Library Wars, Love & War, Vol. 1-4
written by Kiiro Yumi
illustrated by Hiro Arikawa
Iku has always loved books, and now she has to fight for the right to read them. The government has put in strict new censorship rules, wanting to be rid of “offensive” books. In response, libraries set up their own armies, and the government and the libraries fight over the right for knowledge. Iku joins the Library Defense Force, which is something she’s wanted to do for a few years because she was so impressed when a soldier from the force protected her and a book she had. She refers to him as her prince…and, in shojo manga form, do you suppose her prince might be very nearby, and possibly someone she knows couldn’t be him? Hmm.

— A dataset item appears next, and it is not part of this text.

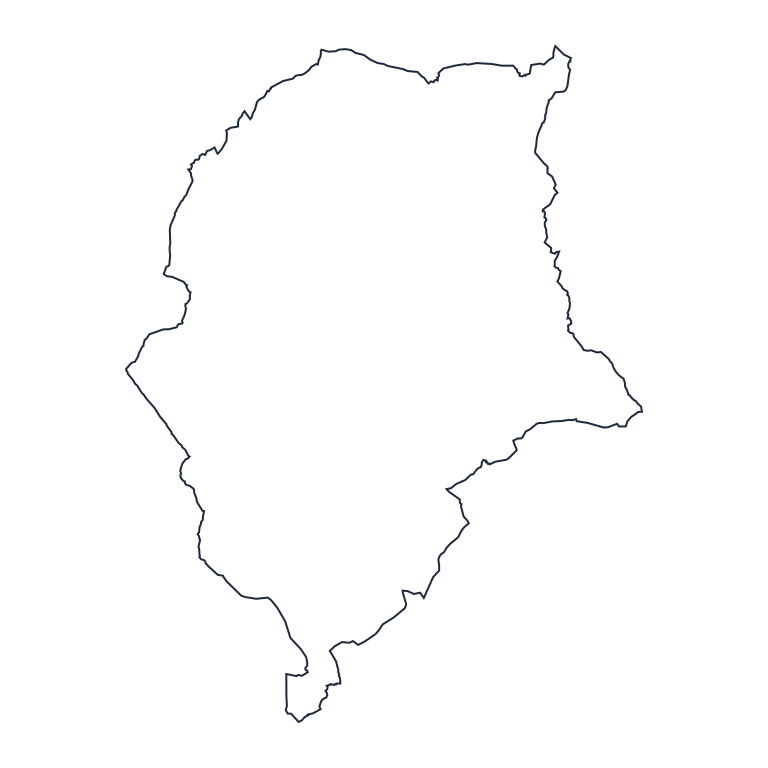 Aurskog-Høland nor, Akershus, Norway
{"feature_id": "86288312B17302655292255", "entity_name": "Aurskog-Høland nor", "entity_type": "district", "adm_level": 2, "iso_a3": "NOR", "parent_name": "Norway", "parent_adm1": "Akershus", "projection": "albers", "projection_center": [11.533, 59.809], "detail": "fine", "context": "isolated", "style": "outline", "palette": "slate", "viewbox_px": 768, "rotation_deg": 0, "n_neighbors": 0, "source": "geoboundaries", "source_scale": "gbopen_adm2", "svg_char_len": 6035}
<svg xmlns="http://www.w3.org/2000/svg" viewBox="0 0 768 768"><path d="M641.9,411.7L641.1,406.6L637.4,403.3L636.1,401.3L633.0,399.4L628.9,394.5L628.4,394.6L627.1,390.5L625.0,386.3L624.9,383.0L623.6,378.8L619.1,375.4L616.2,372.2L613.4,367.6L612.1,363.4L609.7,360.9L609.2,359.4L601.0,352.0L596.8,352.4L591.1,350.3L587.6,350.8L583.7,350.0L581.4,346.1L573.8,336.8L573.6,334.8L572.6,333.2L570.4,332.9L568.0,330.7L568.5,329.3L568.0,325.6L571.3,323.6L570.9,322.6L571.2,321.4L569.5,318.2L567.5,318.5L568.4,314.3L567.5,313.2L569.4,308.5L570.0,303.4L569.4,301.5L569.3,298.0L568.5,295.8L567.2,294.9L567.9,293.7L567.2,291.4L562.9,288.8L561.3,285.8L557.4,281.6L558.9,278.5L560.7,271.2L558.7,269.8L558.0,268.0L555.7,267.5L554.4,266.2L554.9,264.3L554.6,261.2L557.0,257.0L559.1,251.6L556.4,252.0L554.9,253.7L550.7,252.2L551.2,248.6L551.0,247.8L544.7,242.5L547.2,237.3L546.3,232.8L546.1,229.3L545.0,226.5L544.7,224.3L544.8,222.5L546.4,219.9L545.4,217.8L544.4,217.5L545.0,213.3L544.3,211.5L542.8,211.4L542.8,209.7L550.3,204.1L554.7,195.1L557.5,192.7L553.9,188.3L555.7,184.5L552.1,176.5L547.5,173.2L547.4,169.4L547.8,168.6L547.4,166.4L543.8,163.2L535.3,153.0L535.1,150.5L536.1,146.4L536.9,137.9L538.3,133.0L542.5,122.9L543.8,122.4L545.2,118.5L545.2,115.1L546.1,112.9L546.7,107.6L548.7,102.4L548.7,100.4L551.5,98.5L555.2,92.3L563.7,91.6L565.6,90.1L567.4,86.3L569.0,74.5L570.1,69.8L568.4,67.3L568.2,64.1L569.4,61.4L570.4,61.4L570.3,59.8L571.0,58.1L563.8,54.5L555.3,46.1L554.0,50.0L553.3,53.8L553.5,55.8L552.9,57.7L549.3,59.6L543.9,64.6L540.2,63.6L531.2,65.0L529.7,73.6L526.5,74.6L525.3,75.7L524.7,74.9L522.5,76.4L520.0,76.1L519.3,75.2L519.8,73.3L518.0,72.7L516.9,70.5L516.8,69.3L515.7,68.8L513.3,65.7L501.8,65.7L491.9,64.0L476.5,63.1L468.4,64.6L464.8,64.1L455.2,65.6L443.3,68.5L438.4,73.1L439.1,75.6L437.8,77.8L437.3,77.8L437.9,78.9L437.7,80.5L435.7,79.8L434.3,80.8L433.7,82.2L431.0,81.4L428.4,83.5L424.2,77.9L421.3,76.0L417.6,72.0L407.6,71.0L403.1,69.1L388.3,66.1L383.7,64.0L377.7,63.1L370.4,59.7L363.9,55.0L355.8,53.0L351.0,50.0L344.9,49.1L338.8,49.7L335.4,51.3L328.3,51.6L321.5,49.7L320.8,51.0L320.9,53.5L320.4,56.7L318.7,60.2L317.8,64.5L316.3,64.0L311.4,66.8L309.0,70.0L305.5,72.9L302.2,74.7L295.9,75.6L292.8,78.7L283.1,81.0L271.0,87.5L271.0,88.5L270.2,88.8L269.1,91.2L267.4,90.9L265.3,95.2L263.8,97.1L259.1,99.7L257.1,101.8L254.9,109.7L253.0,113.0L251.7,117.2L250.2,119.2L244.5,111.2L242.2,114.2L242.1,115.6L238.9,119.2L238.0,122.3L238.1,126.5L230.6,127.8L226.2,130.5L226.9,133.3L226.5,140.8L221.7,149.1L218.4,153.1L217.7,153.7L216.8,152.4L214.6,147.5L210.0,150.2L207.0,150.9L205.2,154.9L202.4,154.0L199.8,155.9L199.1,158.9L198.1,159.8L196.1,159.6L194.8,160.4L194.0,162.6L191.0,164.5L192.0,166.0L190.9,169.2L188.3,169.5L191.1,173.4L190.9,174.9L192.6,180.2L192.5,181.4L188.4,189.3L186.4,194.7L184.2,197.3L182.8,200.1L181.5,201.0L176.2,210.4L176.4,210.9L174.7,213.2L175.0,214.5L174.5,216.3L170.5,225.5L169.8,230.0L170.3,243.7L169.6,246.9L169.7,251.5L170.2,254.9L169.3,264.9L168.4,266.1L166.4,266.7L163.7,274.1L167.2,276.3L172.1,276.8L183.9,282.0L185.7,284.6L187.1,285.3L186.4,286.7L187.9,289.9L189.3,291.8L190.5,292.2L189.8,295.7L190.0,299.1L186.9,303.5L185.5,304.0L185.3,306.0L185.9,308.4L185.5,311.2L184.2,316.0L182.0,320.6L182.6,322.7L182.3,323.4L178.5,324.2L176.5,327.3L169.2,329.2L163.3,329.4L149.5,334.2L146.5,338.5L144.7,340.0L143.7,343.5L143.4,346.1L142.0,347.0L138.9,353.3L138.2,356.1L135.0,361.7L131.5,362.8L126.1,369.0L126.6,371.1L127.5,371.8L127.9,373.8L133.7,381.0L135.1,383.8L137.3,385.7L141.9,393.1L143.4,394.2L146.1,398.3L154.7,408.1L159.9,416.5L166.4,424.2L166.7,425.5L171.7,432.4L171.6,433.9L173.7,435.8L178.5,442.9L181.6,445.3L182.0,446.9L185.4,450.0L188.5,456.0L189.6,456.5L187.9,458.5L186.0,459.1L182.5,463.3L180.2,470.2L181.0,473.1L180.3,476.1L181.2,478.4L183.4,481.0L184.9,481.5L184.9,483.2L186.4,484.9L190.1,486.0L193.8,489.0L194.2,492.7L196.2,497.7L197.1,502.2L202.5,510.8L204.0,511.1L202.8,517.8L202.9,519.6L201.1,521.9L201.2,523.3L199.6,527.1L199.0,532.4L197.7,534.3L199.1,536.4L199.5,538.9L200.1,539.9L198.5,546.6L199.2,549.3L199.5,554.9L199.9,555.6L199.4,557.3L201.2,559.3L204.2,560.2L205.5,562.1L205.5,563.0L208.4,566.3L217.7,574.8L223.2,575.8L223.5,577.0L226.9,581.7L241.3,595.7L245.5,597.1L256.3,598.8L267.7,597.6L271.0,600.0L277.3,607.8L285.1,621.1L290.4,637.9L300.8,649.1L306.1,657.0L307.1,661.5L307.3,665.3L305.3,668.2L305.6,669.9L307.1,670.5L307.7,672.3L301.9,675.8L298.3,674.9L296.5,676.1L286.3,674.0L286.4,696.2L286.9,705.8L285.8,710.2L287.7,713.6L291.1,713.7L298.6,721.9L301.7,720.5L304.9,716.9L308.1,715.3L307.6,714.8L308.1,714.5L312.8,713.4L320.6,709.2L319.4,706.6L321.2,701.1L323.3,698.8L326.1,697.7L327.3,695.1L326.6,692.5L325.5,690.9L327.2,689.3L327.6,686.9L326.8,685.7L330.1,684.8L330.0,684.3L330.4,684.1L334.1,685.0L334.9,684.1L336.1,684.4L336.4,683.6L340.4,683.5L340.0,678.6L339.4,676.4L338.8,675.8L339.2,674.5L338.1,671.8L338.4,670.3L336.0,661.2L329.8,650.9L334.8,646.2L342.0,642.1L349.3,642.8L353.0,641.1L358.2,644.9L364.8,641.5L375.6,634.0L379.3,629.7L382.7,624.4L393.8,617.4L404.8,608.2L406.0,605.3L406.1,603.8L402.7,592.3L402.6,590.6L407.9,591.2L413.9,594.0L420.1,592.7L423.8,598.0L433.1,577.2L439.1,570.6L439.2,566.1L438.4,559.7L439.1,557.1L440.9,554.3L444.0,552.2L446.4,548.1L449.9,544.1L458.2,537.2L461.5,530.7L464.1,527.3L468.8,523.3L467.4,520.7L463.7,516.6L461.0,506.6L461.5,504.2L460.3,503.4L459.8,502.1L459.8,499.4L448.7,491.6L446.6,489.0L450.8,488.3L456.4,483.9L465.1,480.1L471.1,474.5L473.2,474.3L476.7,469.5L479.1,467.7L480.7,467.3L481.8,464.4L481.7,462.7L483.3,459.9L486.1,460.6L486.4,461.1L485.8,461.9L486.0,462.4L487.5,462.6L488.1,464.0L489.6,463.7L489.9,464.3L495.3,461.7L506.0,459.8L508.4,458.5L516.6,450.4L516.3,448.4L514.6,444.9L513.3,440.6L518.1,438.4L520.9,438.5L522.3,437.6L525.8,431.4L530.1,429.3L536.5,423.9L538.9,423.0L543.6,423.1L552.5,421.4L562.2,421.0L568.7,419.8L571.9,420.2L576.1,419.2L576.6,421.2L587.2,422.8L603.7,427.5L607.7,427.3L617.2,423.8L619.0,426.5L625.8,426.4L627.3,421.5L631.0,417.1L638.3,412.0L641.9,411.7Z" fill="none" stroke="#1e293b" stroke-width="2"/></svg>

Iku knows that Instructor Dojo isn’t her prince…she can’t stand him. Well, sometimes. At other times, she seems to be falling for him. And even though he acts as if she’s a difficult recruit, the truth is that he admires her for her bravery and tenacity. Part of Library Wars concentrates on this romantic element, while other parts focus on its strong anti-censorship message. It shows how far people will go to censor works they don’t like…and how hard people will fight back in order to stay informed and be able to speak their minds.
There is a fantasy element to Library Wars, though there can be no doubt that there are countries with very strict censorship rules where people can’t read whatever they want. Library Wars celebrates a person’s right to learning, art and individuality. Things get so dangerous that people protecting the libraries can be killed, and at one point Iku is captured and used as a hostage. When a boy is found out to be a murderer and “offensive” books are discovered in his room, this gets the government all the more gung-ho about its idea that reading certain books can only lead to trouble.
Library Wars started out as a light novel series by Hiro Arikawa, who is credited as the creator. The manga, however, has been adapted and drawn by Kiiro Yumi. The whole Library Wars franchise — from the books to the manga to the anime — has been very successful in Japan. Its love of books and the availability of books ought to make it fun for bibliophiles and those concerned about censorship. Each volume also has an additional short story or two involving the main characters.